De-ubiquitinase USP35 promotes peritoneal dissemination of gastric cancer by regulating metabolic reprogramming.

The enhanced adhesion between gastric cancer (GC) cells and peritoneal mesothelial cells (PMCs) is one of the key factors in the formation of the pre-peritoneal-metastasis adaptive microenvironment. USP35 belongs to the ubiquitin-specific protease family and is involved in regulating the occurrence and progression of various diseases. However, whether this gene can regulate the adhesion of GC cells to PMCs has not been clarified. The aim of this study was to identify the mechanism by which USP35 promotes the formation of the pre-peritoneal-metastasis adaptive microenvironment of GC and to find potential therapeutic targets. For the first time, we found that USP35 expression is upregulated in GC tissues, especially in peritoneal metastatic nodules, and is associated with poor prognosis. USP35 expression is the highest in MKN-45P, which is closely related to its high peritoneal metastasis potential. The mechanism of action involves several key steps. Firstly, the gene targets STING through de-ubiquitination and stabilizes its expression. Through this interaction, USP35/STING activates the HIF-1α/FAK pathway, promoting energy metabolism reprogramming and further improving the adhesion ability of GC cells.

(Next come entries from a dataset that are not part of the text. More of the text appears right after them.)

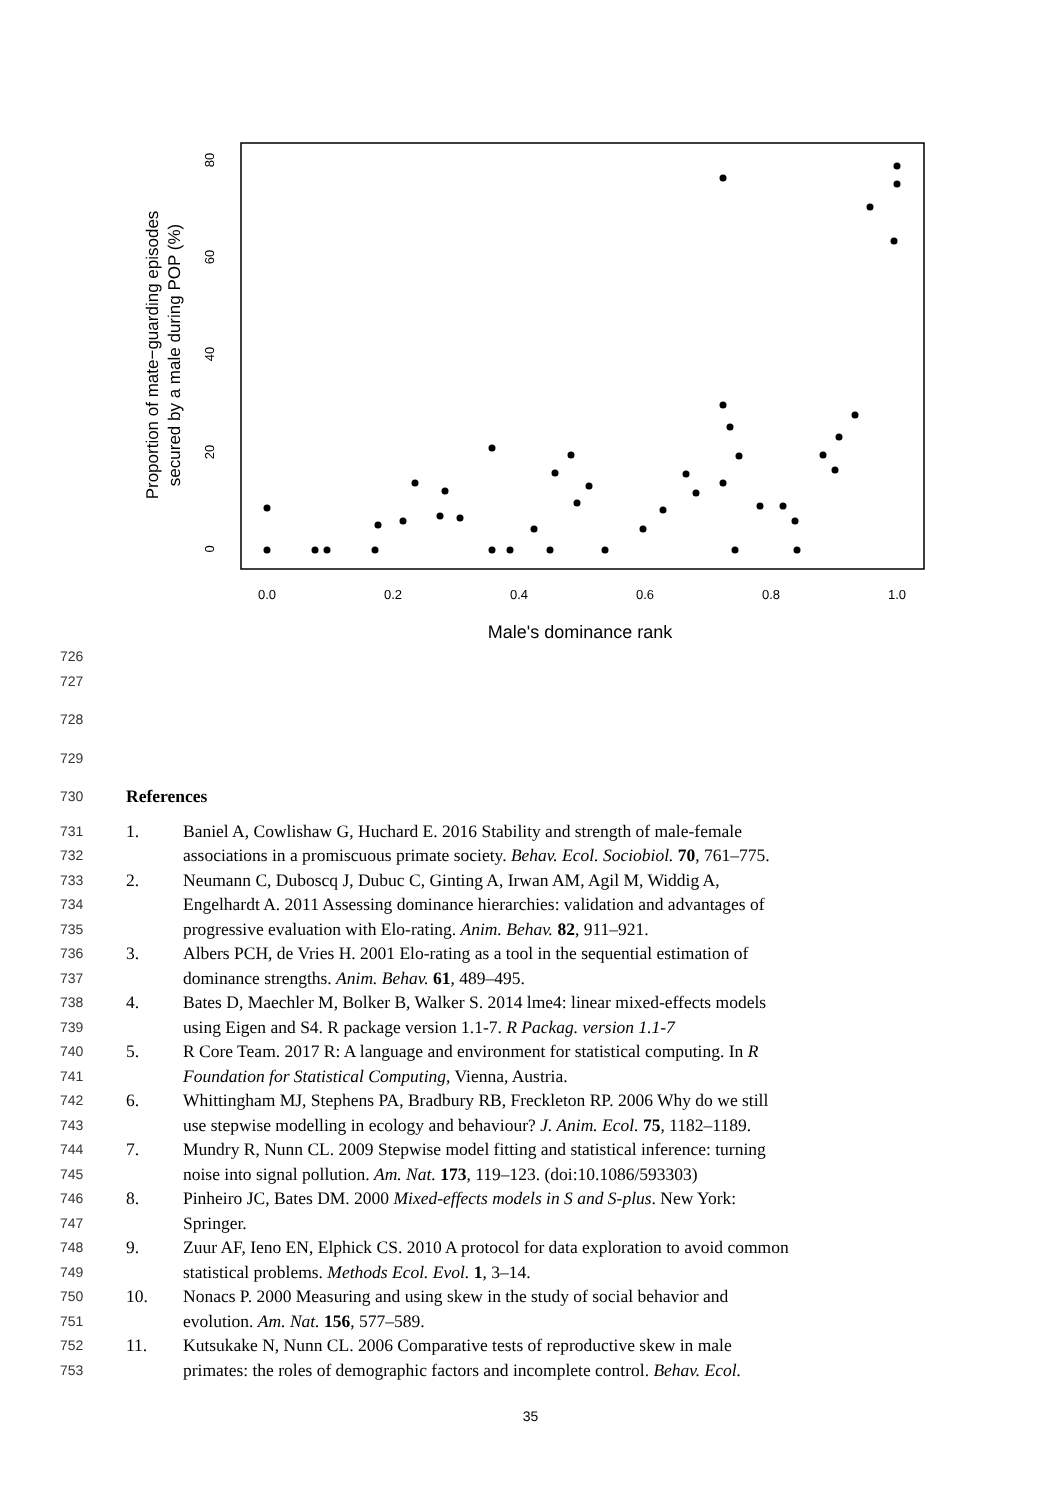0.0
0.2
0.4
0.6
0.8
1.0
0
20
40
60
80
Male's dominance rank
Proportion of mate−guarding episodes
secured by a male during POP (%)
726
727
728
729
730 References
731 1. Baniel A, Cowlishaw G, Huchard E. 2016 Stability and strength of male-female
732 associations in a promiscuous primate society. Behav. Ecol. Sociobiol. 70, 761–775.
733 2. Neumann C, Duboscq J, Dubuc C, Ginting A, Irwan AM, Agil M, Widdig A,
734 Engelhardt A. 2011 Assessing dominance hierarchies: validation and advantages of
735 progressive evaluation with Elo-rating. Anim. Behav. 82, 911–921.
736 3. Albers PCH, de Vries H. 2001 Elo-rating as a tool in the sequential estimation of
737 dominance strengths. Anim. Behav. 61, 489–495.
738 4. Bates D, Maechler M, Bolker B, Walker S. 2014 lme4: linear mixed-effects models
739 using Eigen and S4. R package version 1.1-7. R Packag. version 1.1-7
740 5. R Core Team. 2017 R: A language and environment for statistical computing. In R
741 Foundation for Statistical Computing, Vienna, Austria.
742 6. Whittingham MJ, Stephens PA, Bradbury RB, Freckleton RP. 2006 Why do we still
743 use stepwise modelling in ecology and behaviour? J. Anim. Ecol. 75, 1182–1189.
744 7. Mundry R, Nunn CL. 2009 Stepwise model fitting and statistical inference: turning
745 noise into signal pollution. Am. Nat. 173, 119–123. (doi:10.1086/593303)
746 8. Pinheiro JC, Bates DM. 2000 Mixed-effects models in S and S-plus. New York:
747 Springer.
748 9. Zuur AF, Ieno EN, Elphick CS. 2010 A protocol for data exploration to avoid common
749 statistical problems. Methods Ecol. Evol. 1, 3–14.
750 10. Nonacs P. 2000 Measuring and using skew in the study of social behavior and
751 evolution. Am. Nat. 156, 577–589.
752 11. Kutsukake N, Nunn CL. 2006 Comparative tests of reproductive skew in male
753 primates: the roles of demographic factors and incomplete control. Behav. Ecol.
35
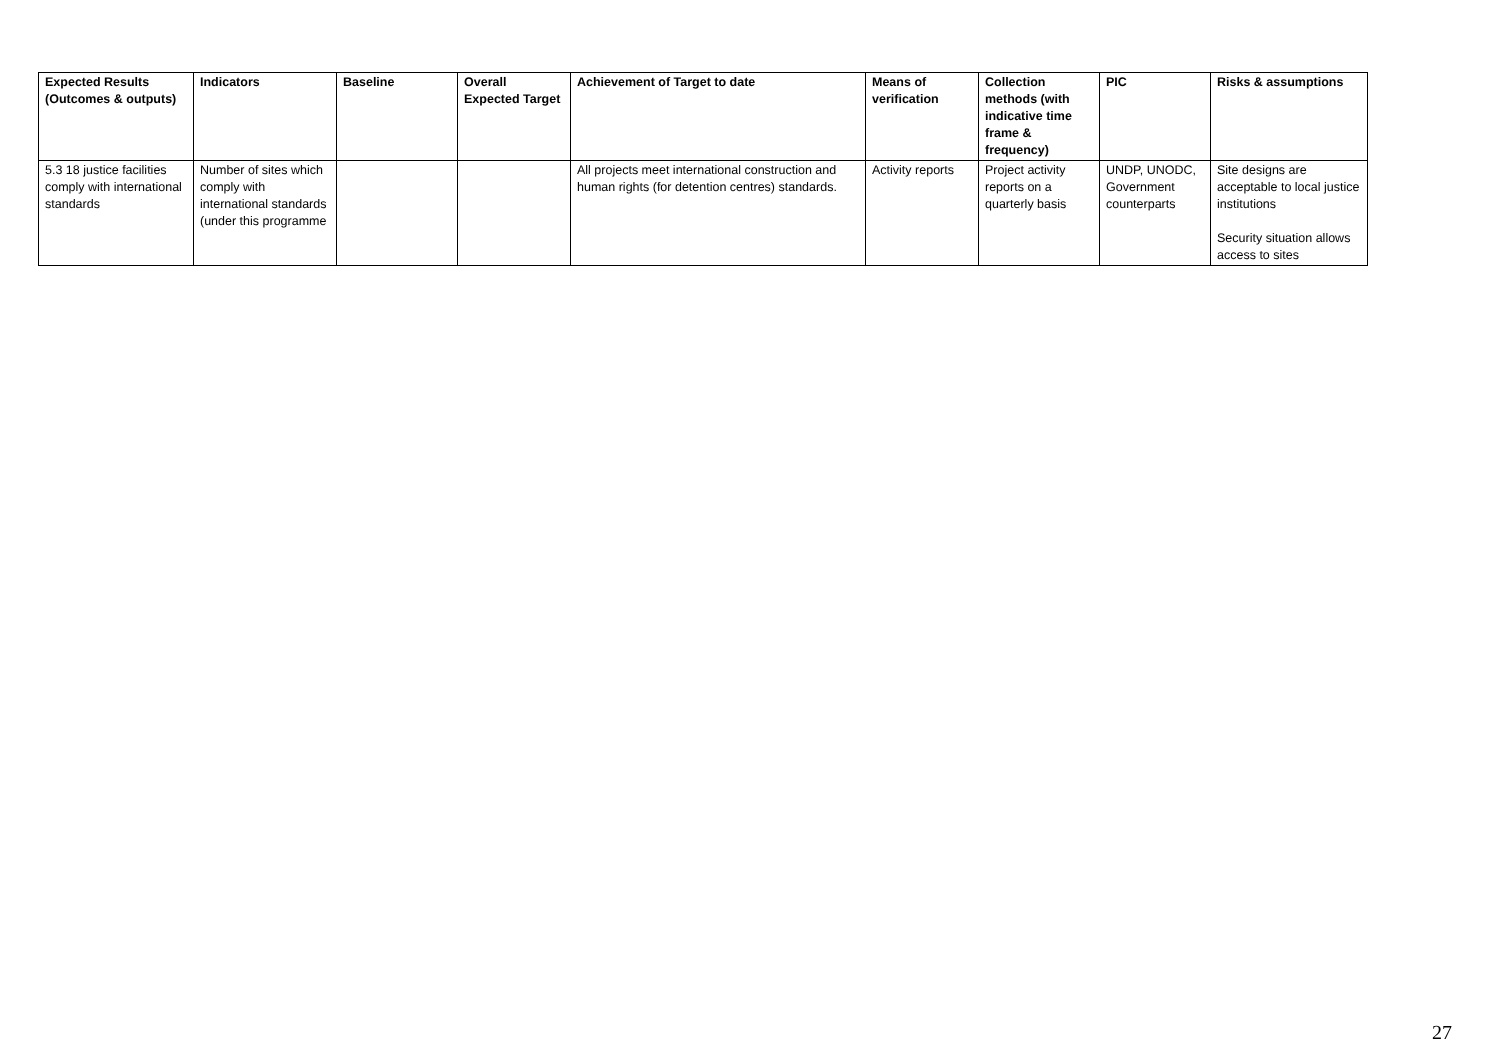| Expected Results (Outcomes & outputs) | Indicators | Baseline | Overall Expected Target | Achievement of Target to date | Means of verification | Collection methods (with indicative time frame & frequency) | PIC | Risks & assumptions |
| --- | --- | --- | --- | --- | --- | --- | --- | --- |
| 5.3 18 justice facilities comply with international standards | Number of sites which comply with international standards (under this programme | | | All projects meet international construction and human rights (for detention centres) standards. | Activity reports | Project activity reports on a quarterly basis | UNDP, UNODC, Government counterparts | Site designs are acceptable to local justice institutions Security situation allows access to sites |
27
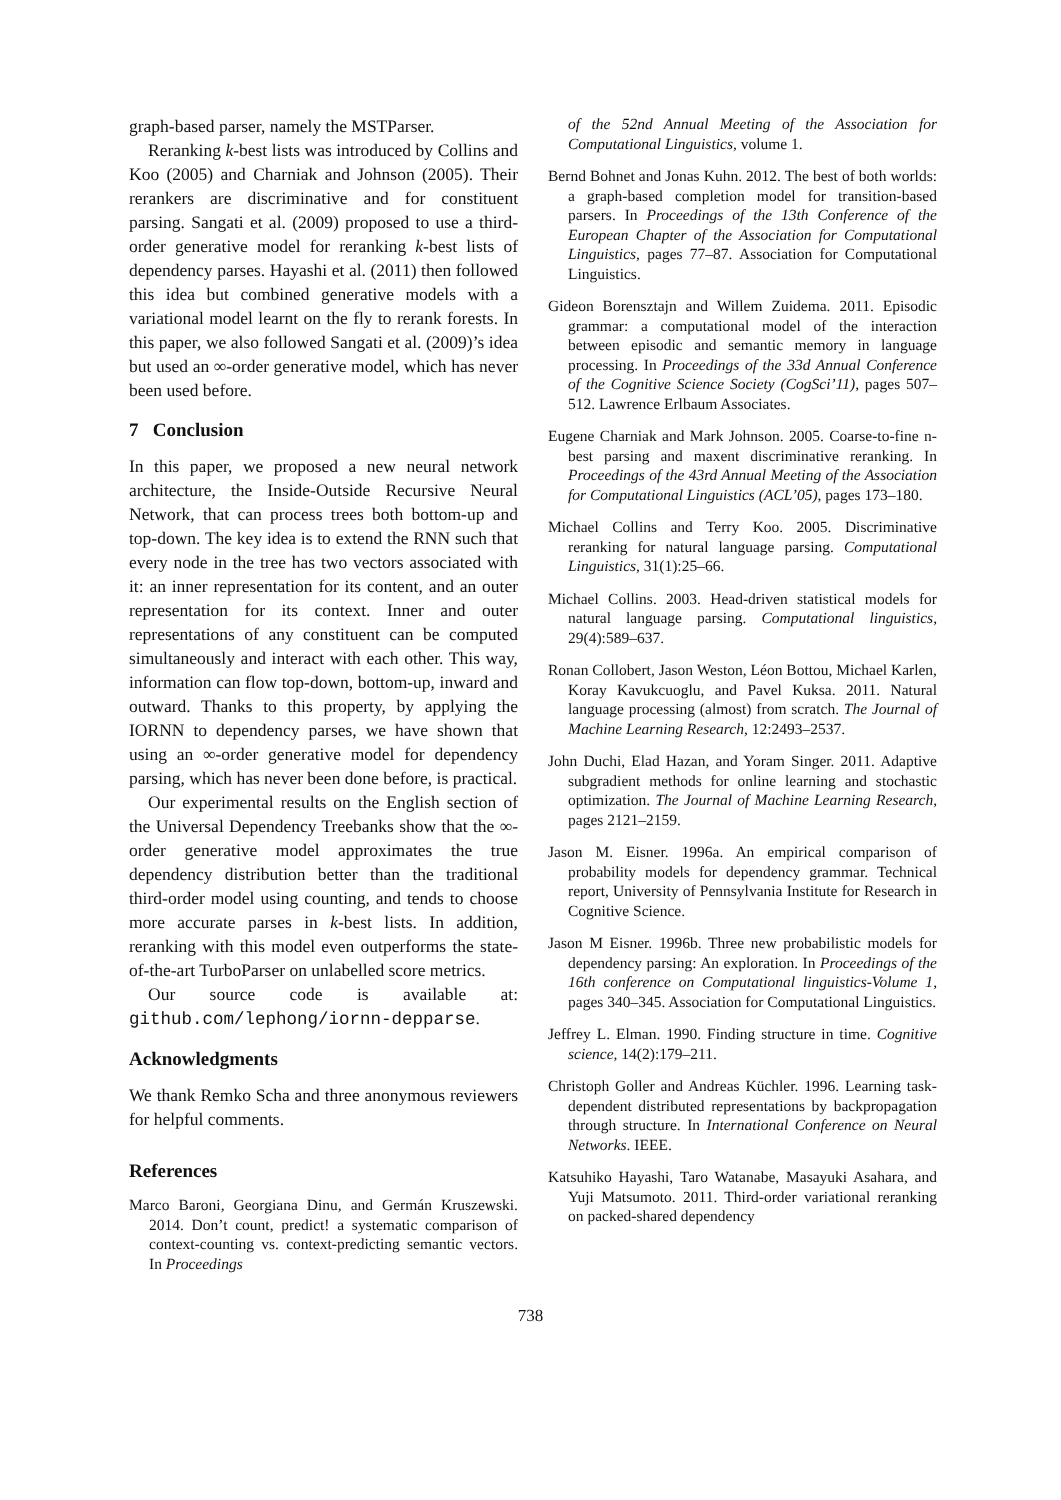graph-based parser, namely the MSTParser.
Reranking k-best lists was introduced by Collins and Koo (2005) and Charniak and Johnson (2005). Their rerankers are discriminative and for constituent parsing. Sangati et al. (2009) proposed to use a third-order generative model for reranking k-best lists of dependency parses. Hayashi et al. (2011) then followed this idea but combined generative models with a variational model learnt on the fly to rerank forests. In this paper, we also followed Sangati et al. (2009)’s idea but used an ∞-order generative model, which has never been used before.
7 Conclusion
In this paper, we proposed a new neural network architecture, the Inside-Outside Recursive Neural Network, that can process trees both bottom-up and top-down. The key idea is to extend the RNN such that every node in the tree has two vectors associated with it: an inner representation for its content, and an outer representation for its context. Inner and outer representations of any constituent can be computed simultaneously and interact with each other. This way, information can flow top-down, bottom-up, inward and outward. Thanks to this property, by applying the IORNN to dependency parses, we have shown that using an ∞-order generative model for dependency parsing, which has never been done before, is practical.
Our experimental results on the English section of the Universal Dependency Treebanks show that the ∞-order generative model approximates the true dependency distribution better than the traditional third-order model using counting, and tends to choose more accurate parses in k-best lists. In addition, reranking with this model even outperforms the state-of-the-art TurboParser on unlabelled score metrics.
Our source code is available at: github.com/lephong/iornn-depparse.
Acknowledgments
We thank Remko Scha and three anonymous reviewers for helpful comments.
References
Marco Baroni, Georgiana Dinu, and Germán Kruszewski. 2014. Don’t count, predict! a systematic comparison of context-counting vs. context-predicting semantic vectors. In Proceedings
of the 52nd Annual Meeting of the Association for Computational Linguistics, volume 1.
Bernd Bohnet and Jonas Kuhn. 2012. The best of both worlds: a graph-based completion model for transition-based parsers. In Proceedings of the 13th Conference of the European Chapter of the Association for Computational Linguistics, pages 77–87. Association for Computational Linguistics.
Gideon Borensztajn and Willem Zuidema. 2011. Episodic grammar: a computational model of the interaction between episodic and semantic memory in language processing. In Proceedings of the 33d Annual Conference of the Cognitive Science Society (CogSci’11), pages 507–512. Lawrence Erlbaum Associates.
Eugene Charniak and Mark Johnson. 2005. Coarse-to-fine n-best parsing and maxent discriminative reranking. In Proceedings of the 43rd Annual Meeting of the Association for Computational Linguistics (ACL’05), pages 173–180.
Michael Collins and Terry Koo. 2005. Discriminative reranking for natural language parsing. Computational Linguistics, 31(1):25–66.
Michael Collins. 2003. Head-driven statistical models for natural language parsing. Computational linguistics, 29(4):589–637.
Ronan Collobert, Jason Weston, Léon Bottou, Michael Karlen, Koray Kavukcuoglu, and Pavel Kuksa. 2011. Natural language processing (almost) from scratch. The Journal of Machine Learning Research, 12:2493–2537.
John Duchi, Elad Hazan, and Yoram Singer. 2011. Adaptive subgradient methods for online learning and stochastic optimization. The Journal of Machine Learning Research, pages 2121–2159.
Jason M. Eisner. 1996a. An empirical comparison of probability models for dependency grammar. Technical report, University of Pennsylvania Institute for Research in Cognitive Science.
Jason M Eisner. 1996b. Three new probabilistic models for dependency parsing: An exploration. In Proceedings of the 16th conference on Computational linguistics-Volume 1, pages 340–345. Association for Computational Linguistics.
Jeffrey L. Elman. 1990. Finding structure in time. Cognitive science, 14(2):179–211.
Christoph Goller and Andreas Küchler. 1996. Learning task-dependent distributed representations by backpropagation through structure. In International Conference on Neural Networks. IEEE.
Katsuhiko Hayashi, Taro Watanabe, Masayuki Asahara, and Yuji Matsumoto. 2011. Third-order variational reranking on packed-shared dependency
738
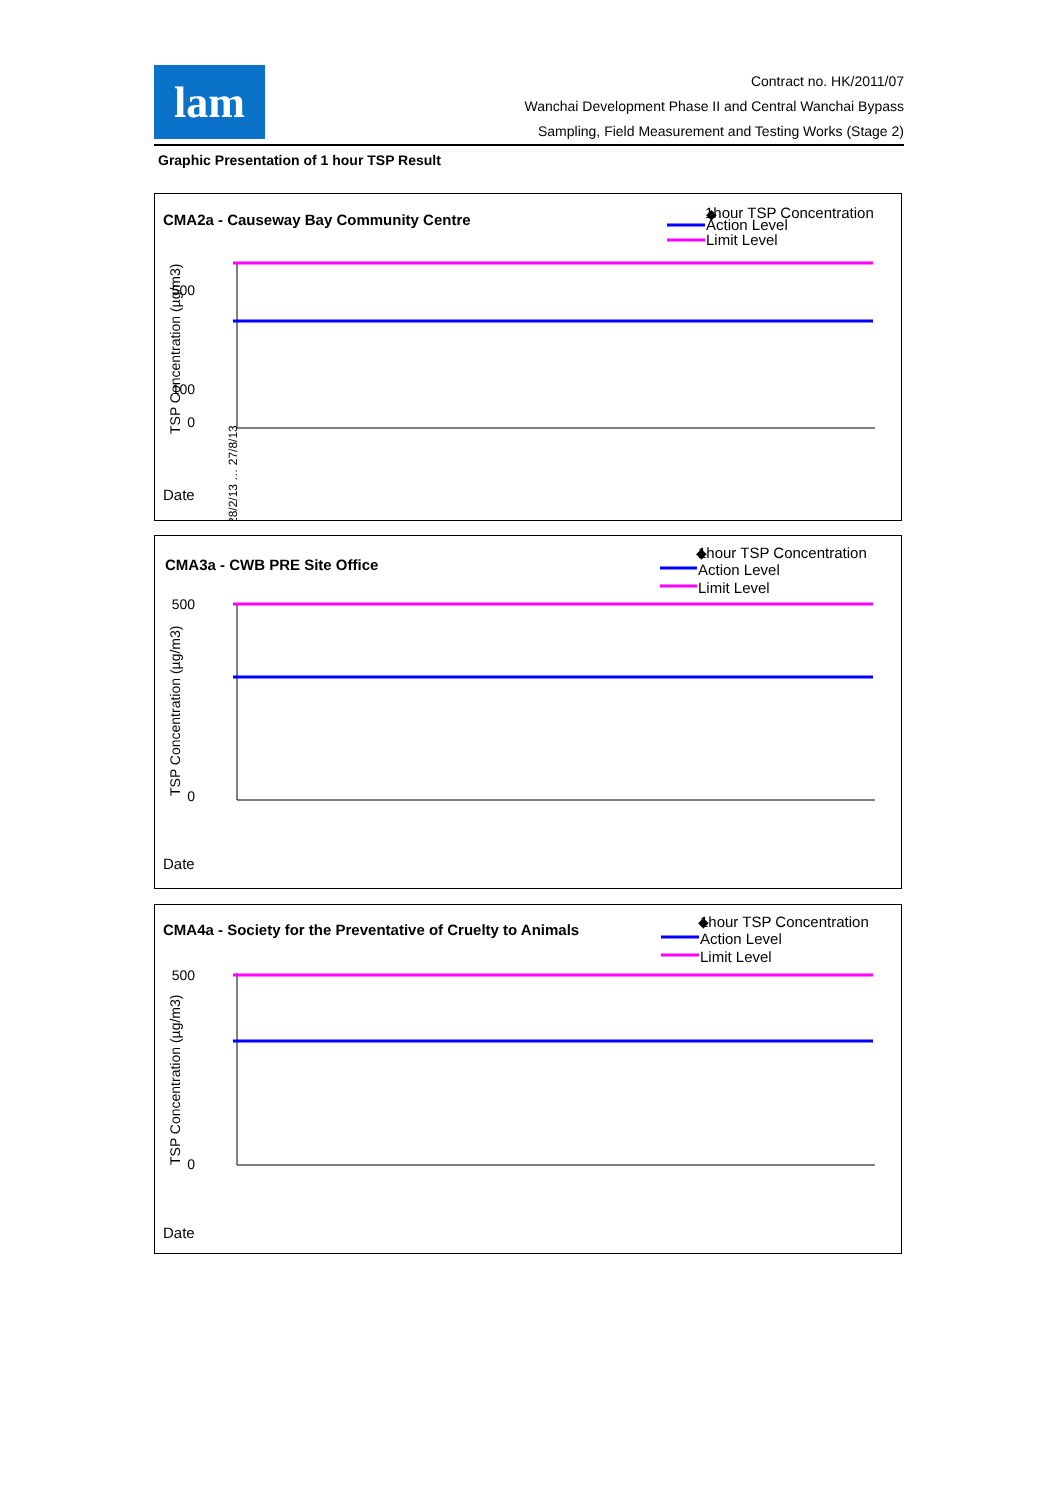lam
Contract no. HK/2011/07
Wanchai Development Phase II and Central Wanchai Bypass
Sampling, Field Measurement and Testing Works (Stage 2)
Graphic Presentation of 1 hour TSP Result
CMA2a - Causeway Bay Community Centre
◆
1hour TSP Concentration
Action Level
Limit Level
500
100
0
TSP Concentration (µg/m3)
Date
28/2/13 … 27/8/13
CMA3a - CWB PRE Site Office
◆
1hour TSP Concentration
Action Level
Limit Level
500
0
TSP Concentration (µg/m3)
Date
CMA4a - Society for the Preventative of Cruelty to Animals
◆
1hour TSP Concentration
Action Level
Limit Level
500
0
TSP Concentration (µg/m3)
Date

Secondly, exosome USP35 derived from GC cells has been shown to promote the mesothelial-mesenchymal transformation (MMT) of PMCs, preparing the "soil" for cancer cell adhesion and growth and contributing to the establishment of a pre-peritoneal-metastasis adaptive microenvironment. In summary, USP35 synergistically promotes the establishment of this environment through the dual mechanisms of regulating energy metabolic reprogramming of tumor cells and inducing the MMT of PMCs via the exosome pathway, providing a new theoretical basis for searching for therapeutic targets of gastric cancer with peritoneal dissemination.